*Tasks for this exercise*.
(a) According to the flight journal, how many acres does Burrall's place cover?
(b) In the flight journal, why would the failed Lightspeed ignition system explain the burning smell in the cockpit?
(c) Continue the flight journal from where it stops.

Oct 03 2011

Day 4… Flight to Greeley, Co

This morning I was greeted to a wonderful sunrise. I am sat in a chair, looking across an open fields with nothing between me and the rising sun except some horses and rabbits. I love the west, so open, so vast. Beautiful. I want to greet the sun and toast the morning with a warm coffee and be thankful for another day. Burrall has a great at place. 7 acres, a nice house, a huge hangar with lots of toys and planes in it on the edge of an airpark. Wide open spaces with beautiful views. What a place to live!


Time to get started on the plane to see what is going on. Off goes the cowls, and I started checking the Pmag. Hum, this is interesting. It is powering up like it should. I called Brad (at Pmag) for some tech support and after a long chat, went back to the plane. After further testing I found the Lightspeed igntion system had failed. Wow, this is interesting! I have not heard of one failing before. Coils yes, electronics no. This would account for the burning smell in the cockpit since the unit is mounted IN the cockpit and the Pmag is mounted on the engine side. I called Brad back and apologize for assuming his equipment was at fault. I have a Pmag in my plane for the last 4 years and it has worked flawlessly. They seem to have their product refined to the point one rarely fails.

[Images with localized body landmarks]

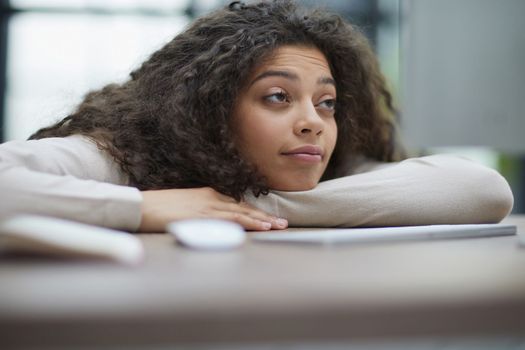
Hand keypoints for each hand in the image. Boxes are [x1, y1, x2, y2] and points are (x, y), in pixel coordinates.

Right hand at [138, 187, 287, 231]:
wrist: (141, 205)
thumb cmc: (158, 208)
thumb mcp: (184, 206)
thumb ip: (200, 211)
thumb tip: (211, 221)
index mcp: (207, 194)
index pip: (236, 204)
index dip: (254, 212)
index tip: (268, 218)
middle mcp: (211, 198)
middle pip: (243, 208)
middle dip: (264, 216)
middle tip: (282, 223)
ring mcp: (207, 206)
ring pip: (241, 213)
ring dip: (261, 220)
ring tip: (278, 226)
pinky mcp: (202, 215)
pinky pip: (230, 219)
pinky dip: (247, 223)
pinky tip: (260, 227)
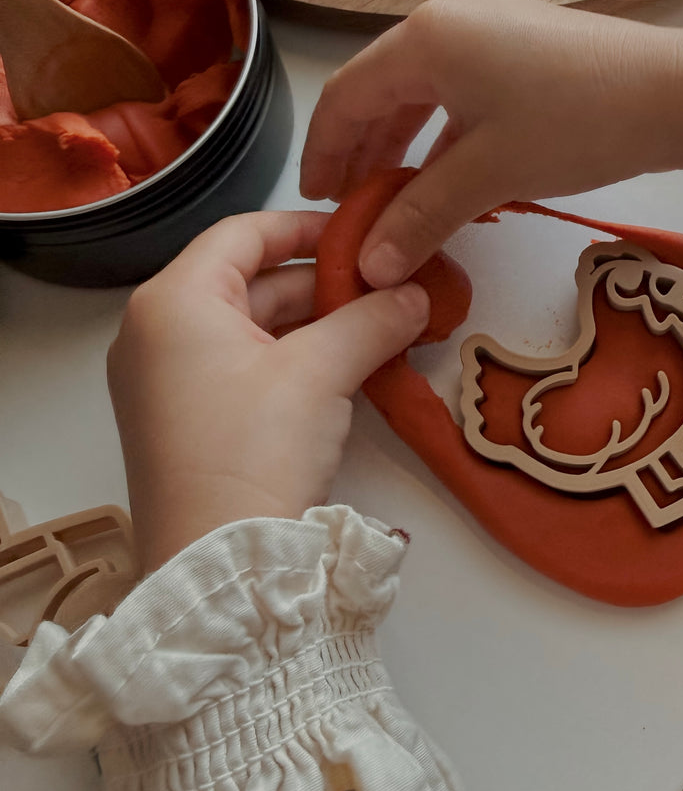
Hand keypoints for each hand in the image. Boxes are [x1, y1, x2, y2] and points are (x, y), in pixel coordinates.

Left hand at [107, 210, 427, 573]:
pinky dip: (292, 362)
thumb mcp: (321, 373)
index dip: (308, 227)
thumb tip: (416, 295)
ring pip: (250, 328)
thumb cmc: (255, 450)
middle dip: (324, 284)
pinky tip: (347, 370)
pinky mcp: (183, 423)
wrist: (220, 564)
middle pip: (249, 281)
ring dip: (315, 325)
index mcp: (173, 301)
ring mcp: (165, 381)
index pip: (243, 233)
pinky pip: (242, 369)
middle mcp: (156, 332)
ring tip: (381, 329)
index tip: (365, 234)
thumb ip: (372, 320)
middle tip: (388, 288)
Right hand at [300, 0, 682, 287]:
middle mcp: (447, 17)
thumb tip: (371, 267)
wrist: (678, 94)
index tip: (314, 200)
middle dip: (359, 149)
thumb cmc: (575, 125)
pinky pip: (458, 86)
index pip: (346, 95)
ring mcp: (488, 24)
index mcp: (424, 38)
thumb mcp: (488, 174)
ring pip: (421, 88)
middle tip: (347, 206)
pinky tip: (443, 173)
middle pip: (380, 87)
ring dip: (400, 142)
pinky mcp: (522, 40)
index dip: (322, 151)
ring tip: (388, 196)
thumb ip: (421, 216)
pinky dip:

*Written answers*.
(a) Seven acres.

(b) The Lightspeed unit is mounted inside the cockpit, while the Pmag is mounted on the engine side. A failure in the Lightspeed unit would therefore produce a smell inside the cockpit.

(c)
A call to Lightspeed, and Klaus said he would ship a new unit out to me via overnight delivery. This is great, my trip can continue.

I remember when I lived out west as a kid, the great root beer (in a tall frosted much) from A&W. When I headed out for lunch I passed one and had to stop… The root beer was just like I remembered it…… yummy!


I made the decision to ferry the plane (30 minutes) to Greeley as I was already planning to spend a few days with Lee and if I had to do more trouble shooting, I would rather be at his house. Burrall was having two more guests showing up today (Bill Allen and his buddy) so two is company, three would be a crowd. I hope to spend some more time visiting him as I really like Burrall a lot.

Another nervous flight to Greeley, the plane is now in the hangar and it is time to relax. Tomorrow I’ll be out there (after fedex delivers) and I’ll be ready to continue on with my trip.


After parking the plane in Lee”s hangar I met his buddy Don who is here at work on Lee’s airplane in the hangar next door. Don used to be a film editor in Hollywood before he retired and worked on quite a few major movies and TV shows.

Time to head out for a bite to eat at a TexMex restaurant with a little music. I love the western part country…..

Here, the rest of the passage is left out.